Top of Given data

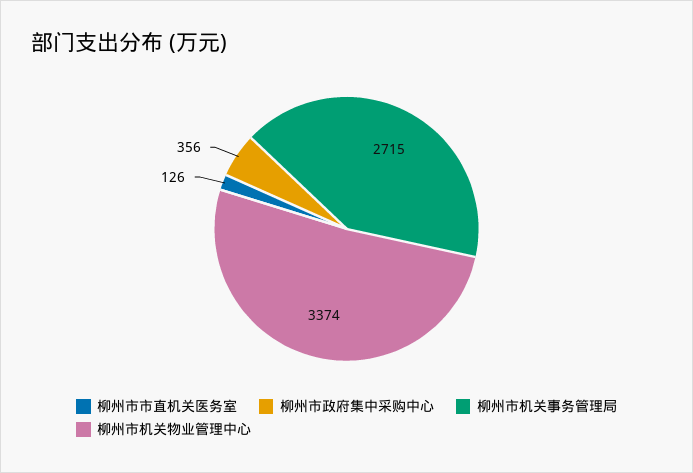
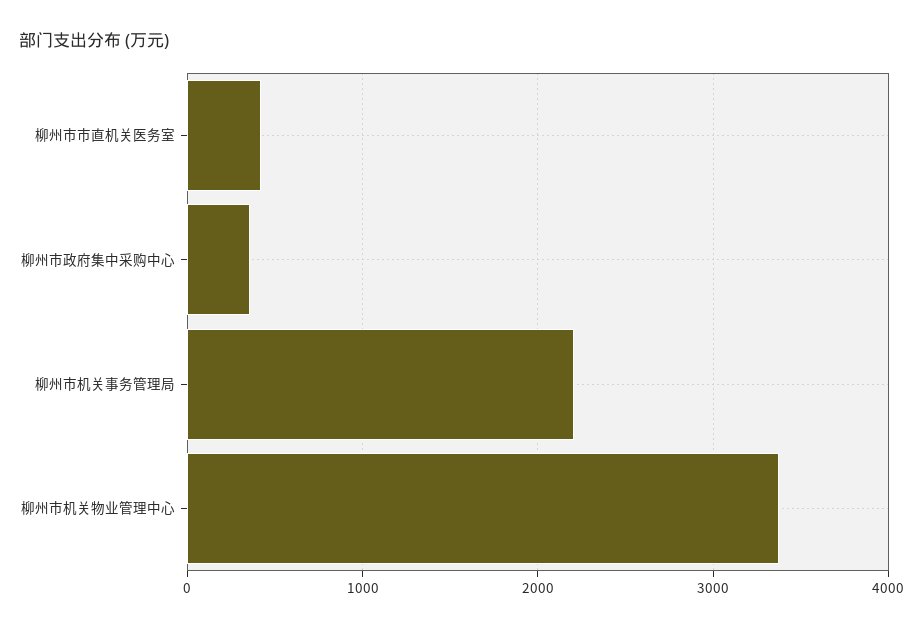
柳州市市直机关医务室: 126 -> 400
柳州市机关事务管理局: 2715 -> 2200

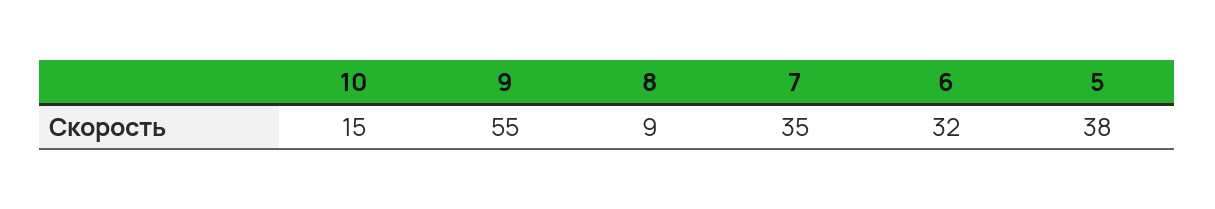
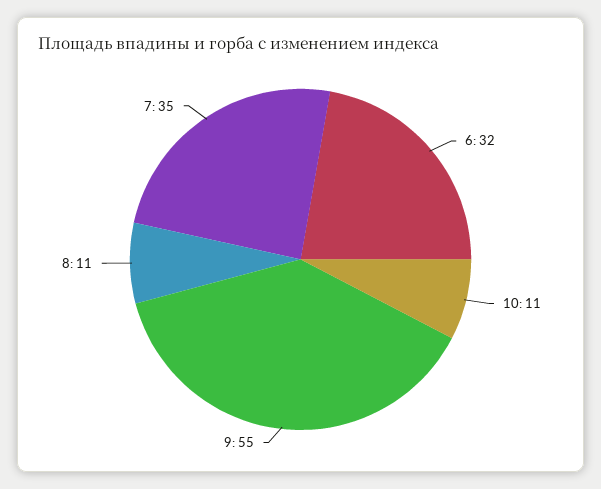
10: 15 -> 11
8: 9 -> 11
5: 38 -> none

Bottom of Given data

→ Job item:
Restate the data word for word without pictures.

→ Exercise response:
柳州市市直机关医务室: 126 -> 400
柳州市机关事务管理局: 2715 -> 2200

10: 15 -> 11
8: 9 -> 11
5: 38 -> none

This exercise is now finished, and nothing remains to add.